* **Problems to solve**
1. Return the passage of the patent excerpt from "Another object of" up to and including "system and method.", copied word for word.
2. According to the patent excerpt, when does the first camera image the second mark?
3. List every component that the patent excerpt names as part of the rotational phase difference detecting system.

* **Text section**

Another object of the present invention is to
provide an operating-state monitoring system and an
operating-state monitoring method in which there is no
need for a machine operator to monitor a machine at all
times, and which are capable of lessening operator's labor,
by employing the rotational phase difference detecting
system and method.
DISCLOSURE OF THE INVENTION
To achieve the objects of the present invention
mentioned above, there is provided a rotational phase
difference detecting system for detecting a rotational
phase difference between a plurality of rotating bodies,
comprising a first rotating body with a first mark; a second
rotating body with a second mark; a mark sensor for detecting
the first mark; a first camera for imaging the second mark
when the mark sensor detects the first mark; and a display
section for displaying the second mark imaged by the first
camera; wherein a rotational phase difference between the
first and second rotating bodies is detected from a position
of an image of the second mark displayed on the display
section.

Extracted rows
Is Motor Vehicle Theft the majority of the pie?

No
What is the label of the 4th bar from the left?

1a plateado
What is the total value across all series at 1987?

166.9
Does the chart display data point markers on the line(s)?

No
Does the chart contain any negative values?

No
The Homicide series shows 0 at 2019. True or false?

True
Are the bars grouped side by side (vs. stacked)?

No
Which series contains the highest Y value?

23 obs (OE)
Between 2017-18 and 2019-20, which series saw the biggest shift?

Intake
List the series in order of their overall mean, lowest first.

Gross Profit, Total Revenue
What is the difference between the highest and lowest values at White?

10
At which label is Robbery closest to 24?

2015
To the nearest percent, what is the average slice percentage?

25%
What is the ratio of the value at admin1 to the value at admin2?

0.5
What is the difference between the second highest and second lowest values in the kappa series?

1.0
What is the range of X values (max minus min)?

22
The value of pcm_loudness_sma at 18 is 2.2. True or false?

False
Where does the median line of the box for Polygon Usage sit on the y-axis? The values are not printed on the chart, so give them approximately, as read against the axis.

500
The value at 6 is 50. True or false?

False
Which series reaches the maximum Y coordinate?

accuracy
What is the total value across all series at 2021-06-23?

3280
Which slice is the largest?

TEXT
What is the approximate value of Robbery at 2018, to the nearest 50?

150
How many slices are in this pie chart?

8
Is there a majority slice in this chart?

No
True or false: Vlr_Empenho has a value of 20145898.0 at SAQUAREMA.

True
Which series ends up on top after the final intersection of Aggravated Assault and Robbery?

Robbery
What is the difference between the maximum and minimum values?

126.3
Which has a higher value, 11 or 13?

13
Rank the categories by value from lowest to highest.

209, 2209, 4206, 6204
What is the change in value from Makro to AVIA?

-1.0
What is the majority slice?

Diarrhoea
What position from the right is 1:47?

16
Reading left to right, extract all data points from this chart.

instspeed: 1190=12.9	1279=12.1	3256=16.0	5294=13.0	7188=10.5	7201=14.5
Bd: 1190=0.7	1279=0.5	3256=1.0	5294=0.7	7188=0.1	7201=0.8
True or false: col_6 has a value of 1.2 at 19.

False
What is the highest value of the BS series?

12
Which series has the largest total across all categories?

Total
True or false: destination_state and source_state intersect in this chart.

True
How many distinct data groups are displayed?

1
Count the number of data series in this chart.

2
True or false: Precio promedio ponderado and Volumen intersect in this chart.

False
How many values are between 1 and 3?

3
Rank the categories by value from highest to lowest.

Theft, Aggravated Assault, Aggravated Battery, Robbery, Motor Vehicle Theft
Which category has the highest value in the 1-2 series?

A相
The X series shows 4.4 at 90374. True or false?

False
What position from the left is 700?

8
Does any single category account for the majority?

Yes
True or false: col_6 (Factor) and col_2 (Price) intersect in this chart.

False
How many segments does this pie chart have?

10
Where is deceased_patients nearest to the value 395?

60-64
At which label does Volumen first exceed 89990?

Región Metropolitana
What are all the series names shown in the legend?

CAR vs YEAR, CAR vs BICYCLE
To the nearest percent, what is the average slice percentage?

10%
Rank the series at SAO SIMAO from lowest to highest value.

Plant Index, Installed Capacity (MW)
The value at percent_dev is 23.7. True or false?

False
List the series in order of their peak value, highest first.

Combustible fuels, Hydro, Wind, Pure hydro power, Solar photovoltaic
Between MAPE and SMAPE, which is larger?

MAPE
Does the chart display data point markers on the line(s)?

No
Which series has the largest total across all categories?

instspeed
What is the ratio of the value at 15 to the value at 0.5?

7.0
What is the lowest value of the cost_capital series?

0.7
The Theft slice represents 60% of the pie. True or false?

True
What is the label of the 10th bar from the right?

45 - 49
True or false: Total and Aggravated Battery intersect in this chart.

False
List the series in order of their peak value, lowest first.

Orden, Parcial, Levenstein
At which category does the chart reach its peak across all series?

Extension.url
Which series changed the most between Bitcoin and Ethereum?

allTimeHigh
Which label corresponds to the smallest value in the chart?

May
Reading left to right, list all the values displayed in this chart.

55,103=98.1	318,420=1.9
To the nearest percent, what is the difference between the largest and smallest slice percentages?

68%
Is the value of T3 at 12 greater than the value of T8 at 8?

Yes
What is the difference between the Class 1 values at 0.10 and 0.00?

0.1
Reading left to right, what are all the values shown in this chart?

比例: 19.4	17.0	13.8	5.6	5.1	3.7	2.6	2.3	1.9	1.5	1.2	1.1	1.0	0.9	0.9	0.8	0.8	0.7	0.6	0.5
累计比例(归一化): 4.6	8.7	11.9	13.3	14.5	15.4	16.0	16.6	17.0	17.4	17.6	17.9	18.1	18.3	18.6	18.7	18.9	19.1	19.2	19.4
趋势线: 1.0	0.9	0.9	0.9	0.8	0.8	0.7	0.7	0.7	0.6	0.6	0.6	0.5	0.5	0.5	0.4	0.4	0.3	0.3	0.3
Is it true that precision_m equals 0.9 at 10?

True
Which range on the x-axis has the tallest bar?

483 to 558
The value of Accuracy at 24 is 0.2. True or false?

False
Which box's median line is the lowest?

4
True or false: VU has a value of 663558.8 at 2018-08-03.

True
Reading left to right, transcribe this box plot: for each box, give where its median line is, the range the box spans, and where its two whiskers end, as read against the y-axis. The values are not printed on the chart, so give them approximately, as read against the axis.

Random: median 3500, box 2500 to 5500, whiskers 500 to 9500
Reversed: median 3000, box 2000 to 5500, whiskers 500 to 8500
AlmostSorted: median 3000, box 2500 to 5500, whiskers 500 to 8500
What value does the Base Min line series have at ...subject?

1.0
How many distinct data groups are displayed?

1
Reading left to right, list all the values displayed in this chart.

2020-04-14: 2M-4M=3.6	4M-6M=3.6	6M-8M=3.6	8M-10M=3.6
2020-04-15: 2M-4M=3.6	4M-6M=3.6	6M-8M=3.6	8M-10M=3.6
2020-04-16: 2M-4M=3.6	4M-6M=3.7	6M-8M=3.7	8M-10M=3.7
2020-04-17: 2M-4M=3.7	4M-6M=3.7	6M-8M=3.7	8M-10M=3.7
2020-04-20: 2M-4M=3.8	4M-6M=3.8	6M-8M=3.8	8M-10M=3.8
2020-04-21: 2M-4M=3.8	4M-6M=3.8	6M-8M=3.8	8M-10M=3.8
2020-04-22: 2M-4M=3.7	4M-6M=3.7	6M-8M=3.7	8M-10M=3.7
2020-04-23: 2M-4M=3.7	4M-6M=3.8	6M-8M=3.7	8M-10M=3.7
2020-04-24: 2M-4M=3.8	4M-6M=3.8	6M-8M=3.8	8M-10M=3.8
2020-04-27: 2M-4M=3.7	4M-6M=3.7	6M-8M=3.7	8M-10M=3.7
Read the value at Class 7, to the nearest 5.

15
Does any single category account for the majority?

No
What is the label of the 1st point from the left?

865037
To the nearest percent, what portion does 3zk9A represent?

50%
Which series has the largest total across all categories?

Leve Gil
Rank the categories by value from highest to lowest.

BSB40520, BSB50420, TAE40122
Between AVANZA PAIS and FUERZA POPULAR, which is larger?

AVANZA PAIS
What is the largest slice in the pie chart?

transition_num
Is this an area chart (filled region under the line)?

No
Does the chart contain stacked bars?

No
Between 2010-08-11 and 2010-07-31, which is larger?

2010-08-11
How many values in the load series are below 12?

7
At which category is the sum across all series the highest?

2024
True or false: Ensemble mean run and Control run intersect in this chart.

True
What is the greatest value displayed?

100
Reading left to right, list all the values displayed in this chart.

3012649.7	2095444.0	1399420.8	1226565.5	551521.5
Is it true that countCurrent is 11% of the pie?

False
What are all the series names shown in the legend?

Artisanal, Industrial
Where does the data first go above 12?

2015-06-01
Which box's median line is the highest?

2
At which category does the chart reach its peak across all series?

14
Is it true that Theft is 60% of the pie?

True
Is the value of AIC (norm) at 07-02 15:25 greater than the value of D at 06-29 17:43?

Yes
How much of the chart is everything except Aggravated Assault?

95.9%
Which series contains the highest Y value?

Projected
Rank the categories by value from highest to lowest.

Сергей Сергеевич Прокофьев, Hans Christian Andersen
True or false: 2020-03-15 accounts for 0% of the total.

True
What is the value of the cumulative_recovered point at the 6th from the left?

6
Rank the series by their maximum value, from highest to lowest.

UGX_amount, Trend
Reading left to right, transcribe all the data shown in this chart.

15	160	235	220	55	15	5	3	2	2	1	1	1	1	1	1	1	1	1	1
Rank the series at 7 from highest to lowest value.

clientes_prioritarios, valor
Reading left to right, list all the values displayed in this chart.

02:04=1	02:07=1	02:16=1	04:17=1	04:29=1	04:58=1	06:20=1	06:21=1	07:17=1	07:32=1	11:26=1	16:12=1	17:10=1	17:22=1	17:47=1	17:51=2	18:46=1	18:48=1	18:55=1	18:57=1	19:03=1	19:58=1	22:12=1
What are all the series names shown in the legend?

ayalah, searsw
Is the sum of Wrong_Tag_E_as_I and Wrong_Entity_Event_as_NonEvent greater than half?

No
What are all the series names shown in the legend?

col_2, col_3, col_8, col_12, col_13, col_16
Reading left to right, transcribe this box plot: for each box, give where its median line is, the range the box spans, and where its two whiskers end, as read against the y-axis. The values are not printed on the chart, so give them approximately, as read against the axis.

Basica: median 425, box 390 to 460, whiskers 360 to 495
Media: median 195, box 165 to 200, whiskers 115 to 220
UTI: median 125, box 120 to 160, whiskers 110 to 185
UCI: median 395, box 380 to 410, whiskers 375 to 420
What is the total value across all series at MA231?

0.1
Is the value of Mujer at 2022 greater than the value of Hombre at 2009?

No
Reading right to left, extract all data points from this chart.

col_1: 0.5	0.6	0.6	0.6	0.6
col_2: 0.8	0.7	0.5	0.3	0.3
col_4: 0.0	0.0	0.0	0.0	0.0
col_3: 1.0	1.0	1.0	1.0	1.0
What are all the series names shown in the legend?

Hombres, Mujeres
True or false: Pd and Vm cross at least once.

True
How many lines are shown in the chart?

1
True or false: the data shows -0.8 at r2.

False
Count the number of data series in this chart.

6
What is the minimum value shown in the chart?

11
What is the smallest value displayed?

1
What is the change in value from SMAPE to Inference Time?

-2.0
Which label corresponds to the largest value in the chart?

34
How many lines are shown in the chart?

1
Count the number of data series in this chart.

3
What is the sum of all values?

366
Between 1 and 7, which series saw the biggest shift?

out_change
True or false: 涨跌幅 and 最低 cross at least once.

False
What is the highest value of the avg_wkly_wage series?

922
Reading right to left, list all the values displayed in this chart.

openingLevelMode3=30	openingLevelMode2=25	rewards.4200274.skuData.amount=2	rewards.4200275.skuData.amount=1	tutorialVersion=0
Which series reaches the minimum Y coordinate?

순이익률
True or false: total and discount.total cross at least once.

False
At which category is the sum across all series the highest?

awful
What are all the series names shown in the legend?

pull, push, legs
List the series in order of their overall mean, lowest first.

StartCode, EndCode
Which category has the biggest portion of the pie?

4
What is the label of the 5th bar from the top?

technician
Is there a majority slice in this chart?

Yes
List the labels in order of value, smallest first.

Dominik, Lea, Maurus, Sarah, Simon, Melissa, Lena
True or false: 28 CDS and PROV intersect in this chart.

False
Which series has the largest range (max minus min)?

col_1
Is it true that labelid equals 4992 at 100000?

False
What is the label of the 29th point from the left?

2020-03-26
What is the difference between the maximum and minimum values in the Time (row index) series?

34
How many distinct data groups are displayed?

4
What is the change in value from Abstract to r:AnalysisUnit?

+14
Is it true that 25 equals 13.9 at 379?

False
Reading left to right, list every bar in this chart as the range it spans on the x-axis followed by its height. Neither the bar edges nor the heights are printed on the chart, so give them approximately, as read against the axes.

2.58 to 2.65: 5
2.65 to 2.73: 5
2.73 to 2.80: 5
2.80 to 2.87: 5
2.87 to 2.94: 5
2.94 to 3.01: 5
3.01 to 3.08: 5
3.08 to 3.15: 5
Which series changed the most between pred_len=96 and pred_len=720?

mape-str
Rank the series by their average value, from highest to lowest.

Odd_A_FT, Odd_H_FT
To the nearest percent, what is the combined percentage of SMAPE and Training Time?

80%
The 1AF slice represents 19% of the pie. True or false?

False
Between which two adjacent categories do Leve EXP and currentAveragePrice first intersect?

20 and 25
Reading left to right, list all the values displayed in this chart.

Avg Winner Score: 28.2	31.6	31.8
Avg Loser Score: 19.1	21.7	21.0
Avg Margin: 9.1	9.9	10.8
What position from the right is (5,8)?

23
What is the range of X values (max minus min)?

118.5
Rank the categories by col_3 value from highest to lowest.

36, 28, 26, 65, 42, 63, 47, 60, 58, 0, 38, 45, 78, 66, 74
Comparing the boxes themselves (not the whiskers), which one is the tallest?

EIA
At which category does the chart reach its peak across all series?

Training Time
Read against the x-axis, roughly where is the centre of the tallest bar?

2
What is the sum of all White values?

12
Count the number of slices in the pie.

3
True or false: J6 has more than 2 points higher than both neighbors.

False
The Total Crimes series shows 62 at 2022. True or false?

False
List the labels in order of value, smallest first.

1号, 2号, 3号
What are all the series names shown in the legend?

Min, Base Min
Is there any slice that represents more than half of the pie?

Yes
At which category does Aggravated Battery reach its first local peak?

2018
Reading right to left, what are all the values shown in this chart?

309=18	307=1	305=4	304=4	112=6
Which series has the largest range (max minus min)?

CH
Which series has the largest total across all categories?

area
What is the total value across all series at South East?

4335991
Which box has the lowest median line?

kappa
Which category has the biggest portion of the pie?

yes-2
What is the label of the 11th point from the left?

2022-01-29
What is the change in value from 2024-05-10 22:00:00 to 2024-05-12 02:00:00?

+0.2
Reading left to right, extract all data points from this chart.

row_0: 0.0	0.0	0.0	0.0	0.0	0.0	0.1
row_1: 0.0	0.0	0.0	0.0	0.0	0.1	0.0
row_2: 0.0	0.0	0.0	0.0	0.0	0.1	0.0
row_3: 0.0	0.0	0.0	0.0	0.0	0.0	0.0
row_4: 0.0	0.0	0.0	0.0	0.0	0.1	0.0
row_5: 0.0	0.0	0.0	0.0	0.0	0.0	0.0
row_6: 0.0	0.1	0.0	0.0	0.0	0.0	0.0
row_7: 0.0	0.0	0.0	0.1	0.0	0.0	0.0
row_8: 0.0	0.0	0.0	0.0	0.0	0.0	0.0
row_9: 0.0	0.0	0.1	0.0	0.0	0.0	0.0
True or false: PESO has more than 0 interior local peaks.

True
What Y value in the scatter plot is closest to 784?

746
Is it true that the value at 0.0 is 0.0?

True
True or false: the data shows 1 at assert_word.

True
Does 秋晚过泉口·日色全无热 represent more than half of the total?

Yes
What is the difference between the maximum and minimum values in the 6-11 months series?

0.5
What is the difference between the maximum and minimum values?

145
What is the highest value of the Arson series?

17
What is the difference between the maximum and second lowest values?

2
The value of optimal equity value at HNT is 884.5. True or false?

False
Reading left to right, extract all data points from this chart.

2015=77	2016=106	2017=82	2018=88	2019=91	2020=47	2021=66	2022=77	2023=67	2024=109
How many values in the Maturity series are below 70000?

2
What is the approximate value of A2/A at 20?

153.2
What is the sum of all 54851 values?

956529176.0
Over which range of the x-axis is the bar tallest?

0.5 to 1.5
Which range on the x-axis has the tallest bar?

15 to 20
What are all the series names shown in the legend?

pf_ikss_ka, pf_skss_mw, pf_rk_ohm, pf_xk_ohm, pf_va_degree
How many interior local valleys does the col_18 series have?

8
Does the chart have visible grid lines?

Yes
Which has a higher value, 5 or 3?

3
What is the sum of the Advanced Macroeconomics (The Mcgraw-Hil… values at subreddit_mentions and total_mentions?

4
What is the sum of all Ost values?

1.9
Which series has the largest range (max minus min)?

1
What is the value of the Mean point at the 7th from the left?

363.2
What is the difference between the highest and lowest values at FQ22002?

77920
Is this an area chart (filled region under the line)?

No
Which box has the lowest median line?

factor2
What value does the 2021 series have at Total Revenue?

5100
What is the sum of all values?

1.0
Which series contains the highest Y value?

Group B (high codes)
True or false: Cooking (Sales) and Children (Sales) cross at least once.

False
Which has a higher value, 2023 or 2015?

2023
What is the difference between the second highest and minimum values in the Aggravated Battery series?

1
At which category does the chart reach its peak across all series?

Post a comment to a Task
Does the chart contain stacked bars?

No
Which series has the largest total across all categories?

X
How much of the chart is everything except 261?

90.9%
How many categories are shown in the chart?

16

* **Your responses**
1.
Another object of the present invention is to
provide an operating-state monitoring system and an
operating-state monitoring method in which there is no
need for a machine operator to monitor a machine at all
times, and which are capable of lessening operator's labor,
by employing the rotational phase difference detecting
system and method.

2. When the mark sensor detects the first mark.

3.
- A first rotating body with a first mark
- A second rotating body with a second mark
- A mark sensor for detecting the first mark
- A first camera for imaging the second mark
- A display section for displaying the second mark imaged by the first camera